Now Featured in the Patheos Movie Club
From Broad Green Pictures
A Mockingbird Pictures and Division Films Production
Written and Directed by Rodrigo García

About the Film

On his way out of the wilderness, after weeks of subsisting on only water and prayer, a holy man (Ewan McGregor) struggles with the Devil (also McGregor) over the fate of an ordinary family in crisis, setting for himself a dramatic test with distinctly human conflicts.

In his audaciously rendered character study, writer/director Rodrigo García (Cannes Un Certain Regard Winner for Things You Can Tell Just by Looking at Her, Emmy nominee for Big Love) follows Jesus in an imagined chapter from his 40 days of fasting and praying in the desert. Last Days in the Desert, which made its debut at the 2015 Sundance Film Festival earlier this year, stars Ewan McGregor, Tye Sheridan, Ciaran Hinds and Ayelet Zurer. The critically acclaimed film also reunites García and cinematographer Emmanuel "Chivo" Lubezki (Oscar-winner for both Birdman or (The Unexpected Virtue of Ignorance) and Gravity), who collaborated with García on Things You Can Tell Just by Looking at Her.

García is also joined by such sterling film artisans as four-time Academy Award-nominated production designer Jeannine Oppewall; three-time Oscar-nominee, costume designer Judianna Makovsky; editor Matt Maddox, also a previous collaborator with García; and Genie Award-winning composers Danny Bensi and Saunder Jurriaans.
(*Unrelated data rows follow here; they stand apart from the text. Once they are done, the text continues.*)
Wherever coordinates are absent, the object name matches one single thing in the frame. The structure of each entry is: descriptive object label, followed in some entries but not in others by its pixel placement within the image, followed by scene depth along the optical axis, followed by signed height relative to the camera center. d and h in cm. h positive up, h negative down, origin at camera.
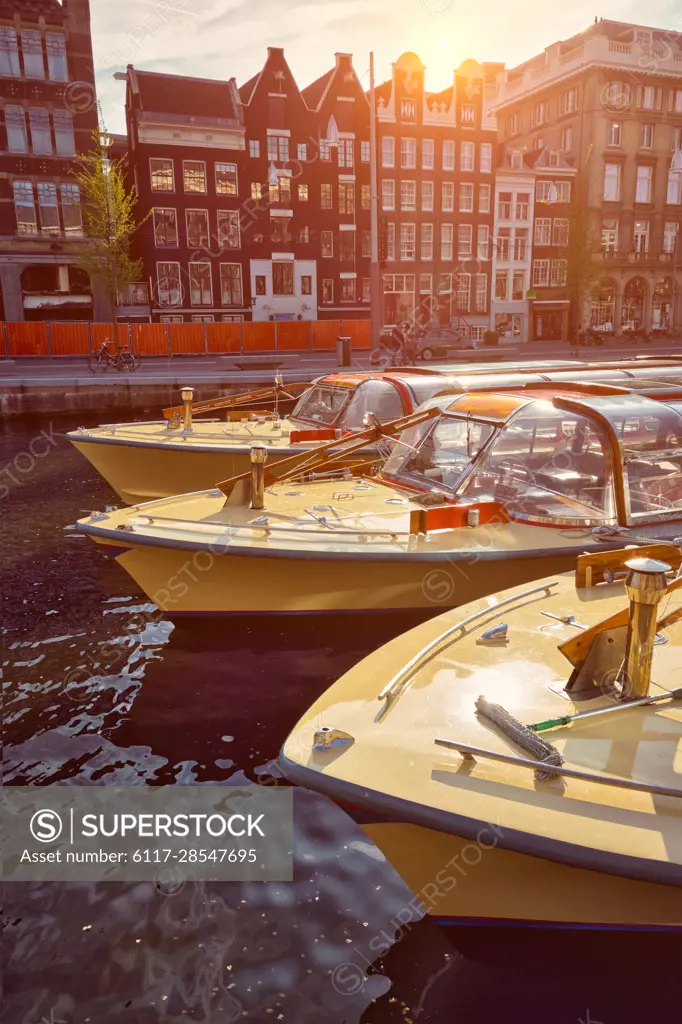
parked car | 3244 -108
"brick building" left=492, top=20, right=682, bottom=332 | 4728 +1080
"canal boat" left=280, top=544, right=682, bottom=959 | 318 -202
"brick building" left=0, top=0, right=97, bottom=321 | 3628 +895
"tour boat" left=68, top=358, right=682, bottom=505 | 1153 -179
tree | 3195 +407
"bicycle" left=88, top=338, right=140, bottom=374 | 2781 -133
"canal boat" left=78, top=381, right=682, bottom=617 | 702 -195
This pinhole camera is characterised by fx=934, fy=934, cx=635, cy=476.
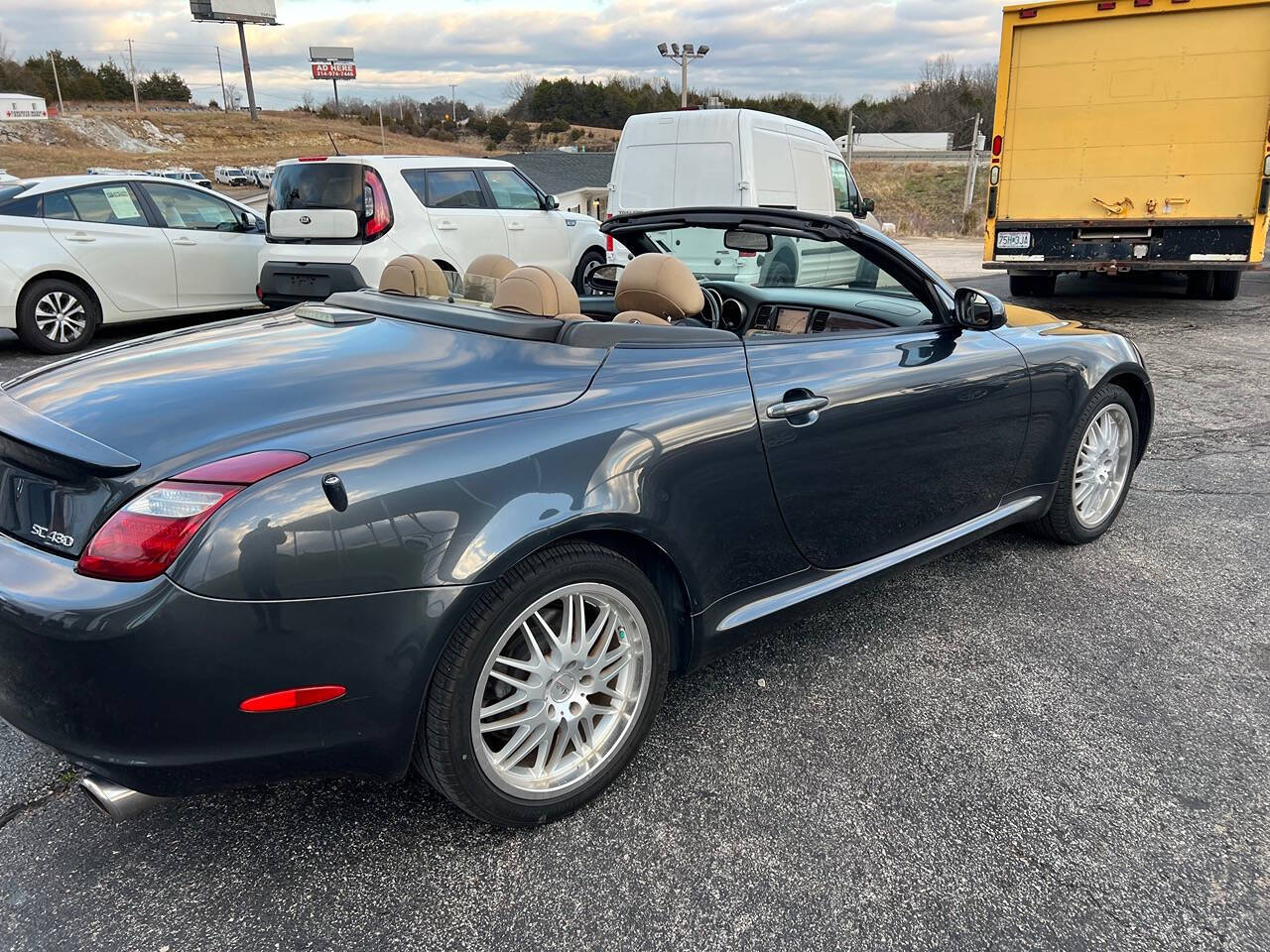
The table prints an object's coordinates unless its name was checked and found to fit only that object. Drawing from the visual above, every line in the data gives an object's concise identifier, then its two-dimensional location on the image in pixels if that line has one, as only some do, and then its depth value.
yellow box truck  8.91
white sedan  7.96
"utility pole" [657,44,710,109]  36.25
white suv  8.23
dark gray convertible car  1.79
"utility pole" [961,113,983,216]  35.74
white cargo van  8.43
Both written and directed by García, Last Days in the Desert is produced by Julie Lynn and Bonnie Curtis, and Wicks Walker.

©Broad Green Pictures

About the Production

To prepare for his mission,
the holy man went into the desert to fast and pray,
and to seek guidance.

"I'm taking the figure of Jesus and exploring the human dimension of his life," award-winning writer/directed Rodrigo García explains. "I cannot know what the divine side feels like, so I decided to treat Jesus, his predicaments and his problems the same way I would treat a regular person."

Last Days in the Desert marks a radical shift from García's previous projects, including Mother and Child, Nine Lives and the HBO series "In Treatment." "Most of the movies I have written are about middle-class women and their problems, so this film is decidedly a departure for me," he says.

Though García had never set a story in ancient times, the fictional encounter between Jesus and a family in crisis popped into his head as a fully-formed premise. "I grew up in a Catholic world and, of course, I'm familiar with the story of Jesus," he says.

"But in this, Jesus is returning from meditating in the desert for 40 days and nights, and on his way back to Galilee, he runs into a family and gets embroiled in their domestic drama," García continues. "The mother is dying. The father wants the son to stay with him in the desert even after the mother's death, but the boy wants to leave and make his way in the world. So Jesus decides to delay his return and help."

As García fleshed out the family dynamics at the heart of the film, he decided to raise the stakes by adding one additional character: the Devil. "In the Bible, it says the Devil tempted and challenged Jesus during his weeks in the desert," García says. "I chose to make the Devil appear to Jesus in his own guise, and he questions his ability and makes a wager with him — to solve the problem of this family to everyone's satisfaction. That's when I knew I had enough elements to start writing a script.